MYOPTS="$MYOPTS --bfd_database_path=$bfd_database_path"
# uniref30 required
MYOPTS="$MYOPTS --uniref30_database_path=$uniref30_database_path"
fi
# Path and user config (change me if required)
if [ -f $data_dir/mgnify/mgy_clusters_2022_05.fa ]; then
mgnify_database_path="$data_dir/mgnify/mgy_clusters_2022_05.fa"
else
mgnify_database_path="$data_dir/mgnify/mgy_clusters.fa"
fi
template_mmcif_dir="$data_dir/pdb_mmcif/mmcif_files"
obsolete_pdbs_path="$data_dir/pdb_mmcif/obsolete.dat"
uniref90_database_path="$data_dir/uniref90/uniref90.fasta"
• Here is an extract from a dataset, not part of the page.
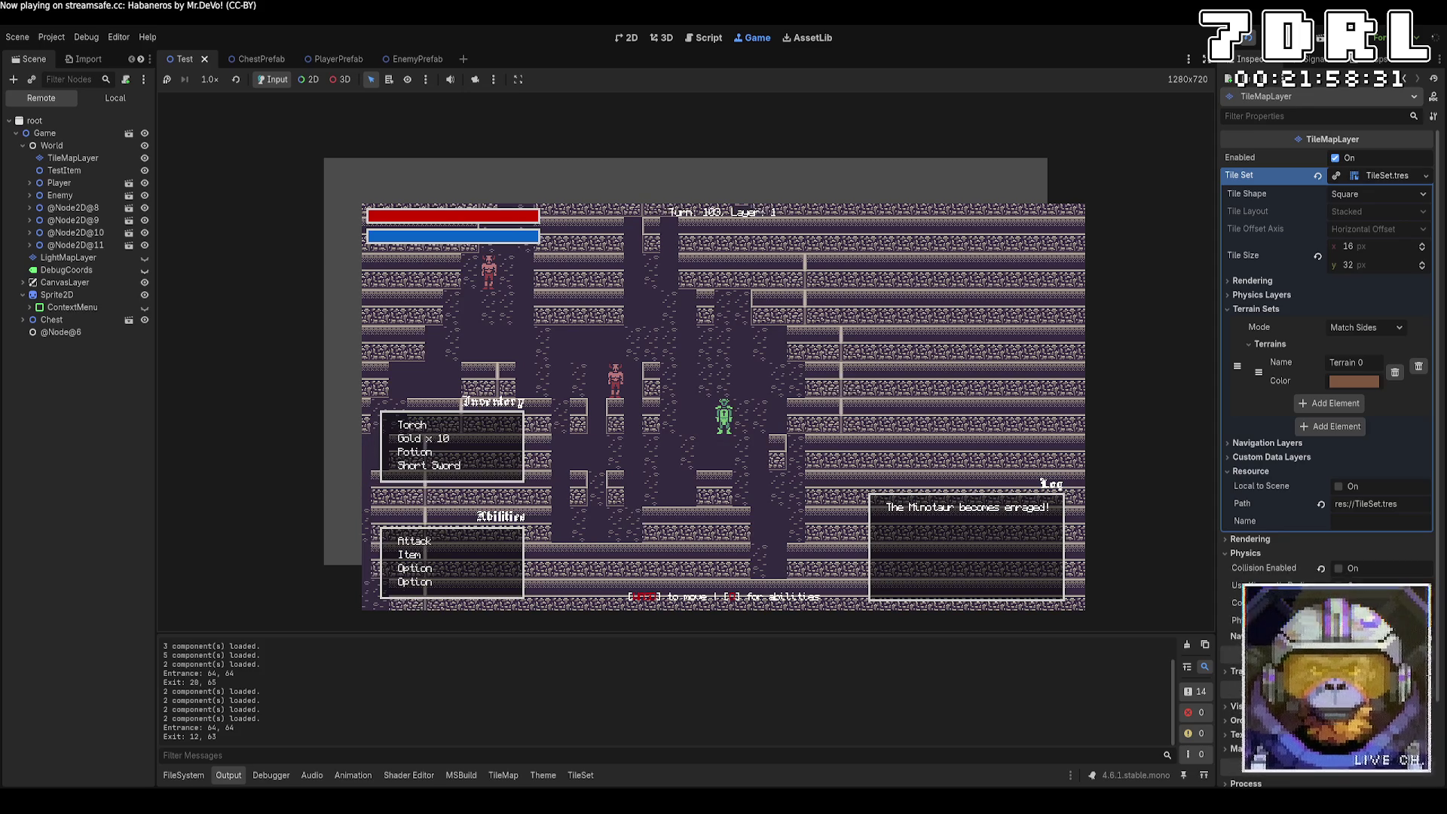
key(Right)
key(Left)
key(Left)
key(Left)
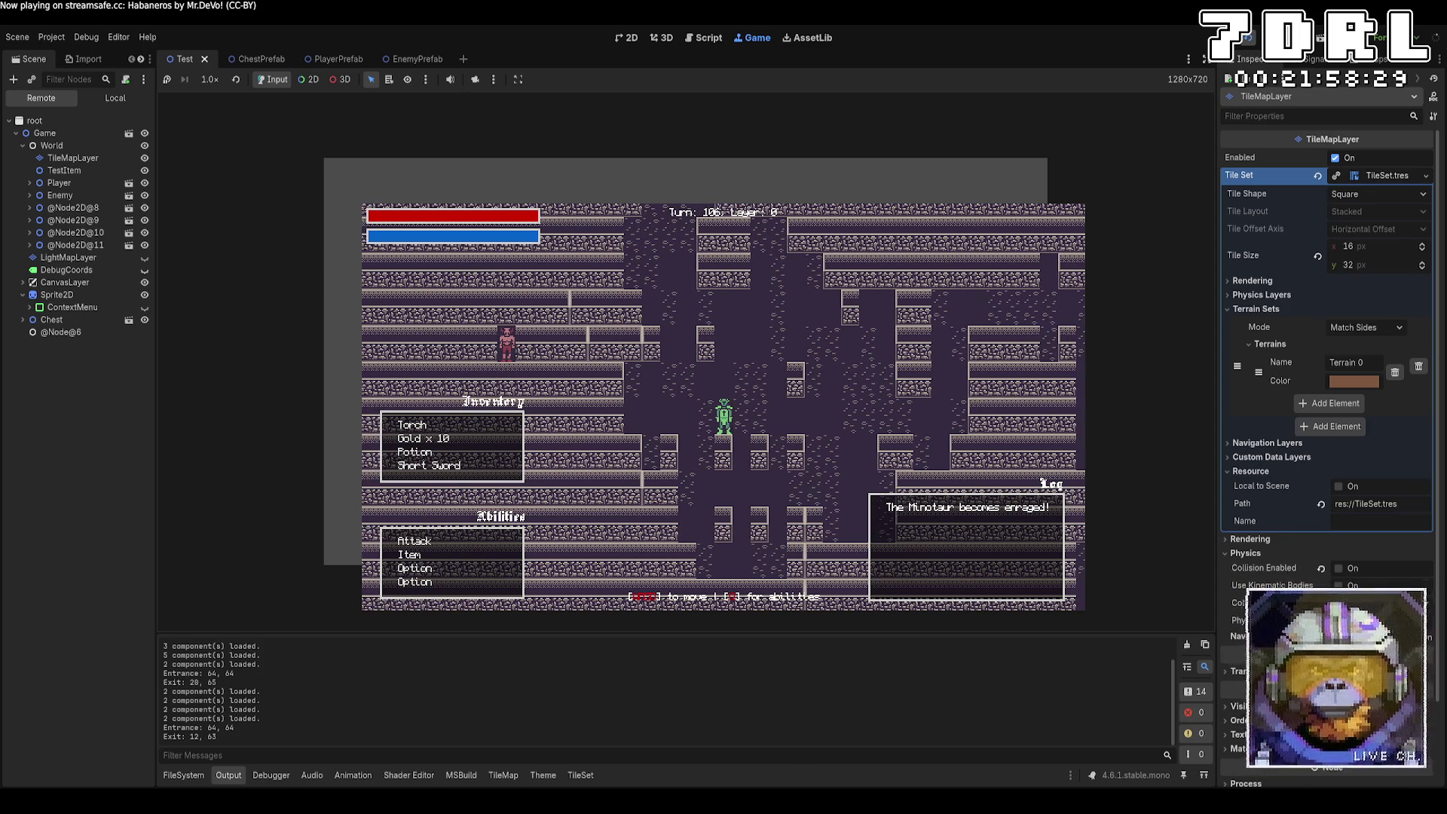
key(Left)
MYOPTS="$MYOPTS --mgnify_database_path=$mgnify_database_path"
MYOPTS="$MYOPTS --template_mmcif_dir=$template_mmcif_dir"
MYOPTS="$MYOPTS --obsolete_pdbs_path=$obsolete_pdbs_path"
MYOPTS="$MYOPTS --uniref90_database_path=$uniref90_database_path"
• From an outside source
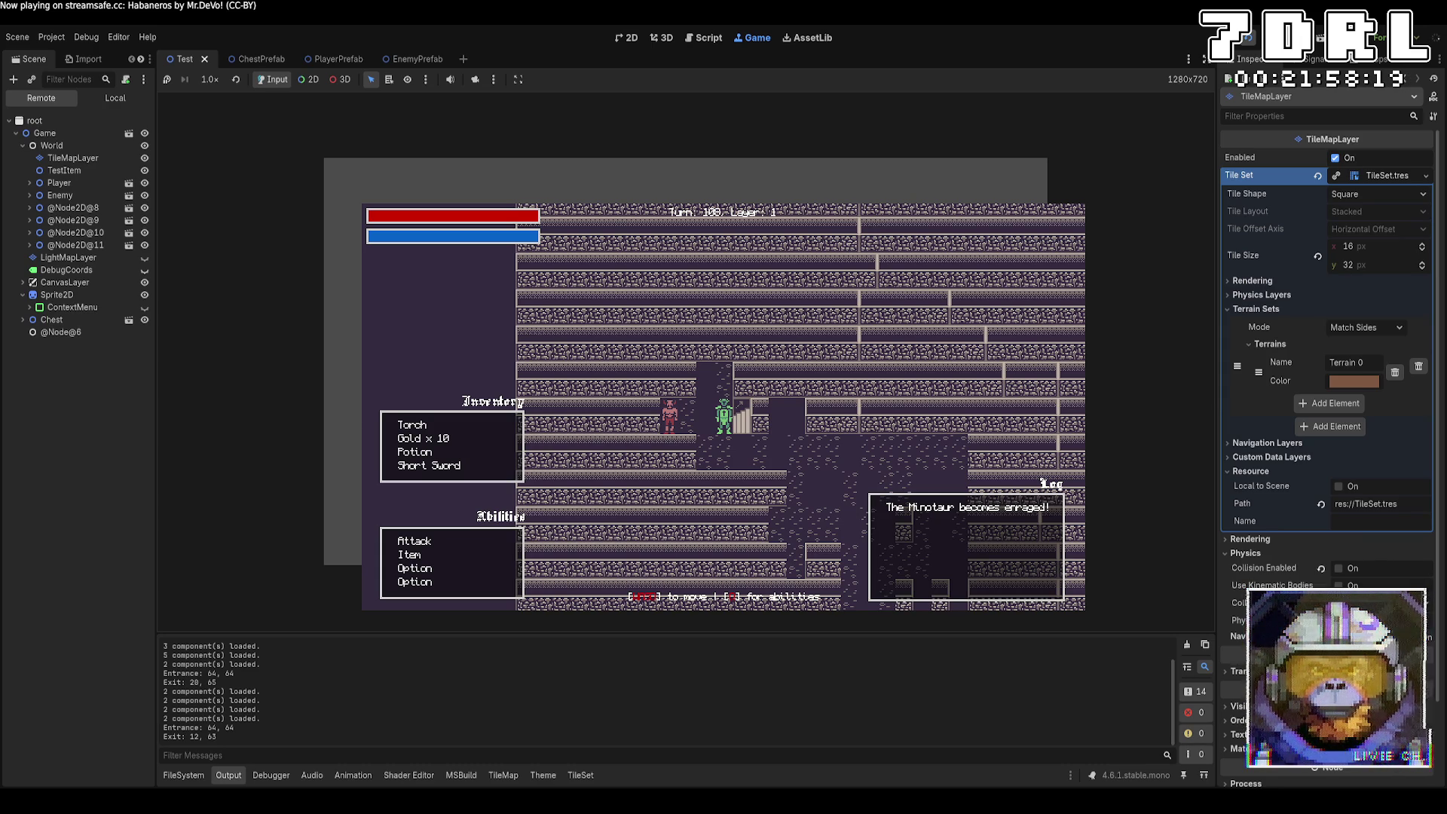
key(Right)
key(Right)
key(Right)
key(Down)
key(Down)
# for multimer (pdb70 must not be specified this case)
if [[ "$model_preset" == "multimer" ]]; then
echo "INFO: appending database paths for multimer model..."
uniprot_database_path="$data_dir/uniprot/uniprot.fasta"
MYOPTS="$MYOPTS --uniprot_database_path=$uniprot_database_path"
pdb_seqres_database_path="$data_dir/pdb_seqres/pdb_seqres.txt"
MYOPTS="$MYOPTS --pdb_seqres_database_path=$pdb_seqres_database_path"
else
pdb70_database_path="$data_dir/pdb70/pdb70"
MYOPTS="$MYOPTS --pdb70_database_path=$pdb70_database_path"
fi

#echo $MYOPTS
# Run AlphaFold with required parameters
$(python $alphafold_script --data_dir=$data_dir --output_dir=$output_dir --fasta_paths=$fasta_path --max_template_date=$max_template_date --db_preset=$db_preset --model_preset=$model_preset --benchmark=$benchmark --logtostderr $MYOPTS)

Notes

The CUDA version is different from official one due to the dependency problem.
Number of threads for hhblits and jackhmmer can be modified by HHBLITS_NTHREADS and JACKHMMER_NTHREADS environment variables, respectively.
- In some cases, better performance can be achieved by using slightly higher number of threads.
  - (This performance improvement might rely on the performance on lustre filesystem.)
- Decreasing number of threads is not recommended. Using too many threads is not a wise idea.